Texto base -
╭──
La respuesta a su actitud podría hallarse en sus antecedentes policiales. Estos muestran que ha sido requerido por los Mossos dEsquadra hasta seis veces desde 2005. Al menos, una de ellas fue denunciado por violencia física y psíquica contra su pareja.

La Generalitat de Catalunya anunció este miércoles la rápida concesión de medallas al mérito policial a dos de los tres hombres que socorrieron a la víctima. Una decisión controvertida porque olvidaba a Rafael Eugenio, el primero que se encaró con el agresor, pero que sí distinguía a Wilson. El Departament de Interior aseguró ayer que evaluará a fondo su perfil antes de premiarle.

Wilson atendió anoche en su casa a Público. Repasó los días que ha vivido tras salvar la vida de la mujer y explicó que aquella noche tuvo una pesadilla: 'Me seguían, alguien me tiraba piedras y yo buscaba a mi hija'. Pero el sueño es muy distinto a la realidad. Asegura que no tiene 'temor a ninguna clase de represalias' porque hizo 'lo que tenía que hacer' y quiere 'aclarar todas las cosas que dicen' sobre él.

Su versión difiere de la de Interior. 'Una ex pareja me denunció, pero nunca hubo juicio porque las acusaciones de agresión eran falsas. ¿Eso es tener antecedentes?', dice. 'En noviembre solicité la nacionalidad española y para ello es necesario tener un expediente limpio'. Wilson aún va más allá al preguntar qué pasaría si las denuncias fueran ciertas: '¿Acaso debía quedarme con los brazos cruzados por tener antecedentes?'.

Wilson asegura que los medios han informado mal sobre su vida: 'No estoy en paro. Soy autónomo y trabajo en obras de mantenimiento'. Tampoco quiere volver a su país inmediatamente, sino 'cuando haya ahorrado lo suficiente'.

Quien durante 12 años fue miembro de la marina ecuatoriana cuenta que no es la primera vez que salva a una mujer de una agresión machista. 'Pero allá es diferente, la mujer me advirtió que su marido tenía derecho a pegarle', explica. Como amigo, intervino en alguna pelea. Pero quedó en coma y prometió no volver a involucrarse en otra nunca más. No pudo cumplir.
╰──
Datos para analizar -
╭──
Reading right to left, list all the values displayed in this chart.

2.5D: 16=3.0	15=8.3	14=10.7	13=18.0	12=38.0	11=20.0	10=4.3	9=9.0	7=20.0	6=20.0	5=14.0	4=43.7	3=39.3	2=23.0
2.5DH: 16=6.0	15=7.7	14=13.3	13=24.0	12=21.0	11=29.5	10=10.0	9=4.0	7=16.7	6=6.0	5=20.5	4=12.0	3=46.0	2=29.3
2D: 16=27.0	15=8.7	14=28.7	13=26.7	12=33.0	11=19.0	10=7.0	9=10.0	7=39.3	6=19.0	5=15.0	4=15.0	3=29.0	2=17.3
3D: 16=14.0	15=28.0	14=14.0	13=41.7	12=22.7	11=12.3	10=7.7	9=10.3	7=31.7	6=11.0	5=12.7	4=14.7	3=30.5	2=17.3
╰──
Qué hacer -
- 1) Enumera todas las organizaciones e instituciones que se nombran en el texto sobre Wilson.
- 2) Reproduce tal cual el fragmento del texto sobre Wilson que va desde "Quien durante 12" hasta "No pudo cumplir.", incluidas ambas partes.

Respuestas -
- 1)
- Mossos dEsquadra
- Generalitat de Catalunya
- Departament de Interior
- Público
- marina ecuatoriana

- 2)
Quien durante 12 años fue miembro de la marina ecuatoriana cuenta que no es la primera vez que salva a una mujer de una agresión machista. 'Pero allá es diferente, la mujer me advirtió que su marido tenía derecho a pegarle', explica. Como amigo, intervino en alguna pelea. Pero quedó en coma y prometió no volver a involucrarse en otra nunca más. No pudo cumplir.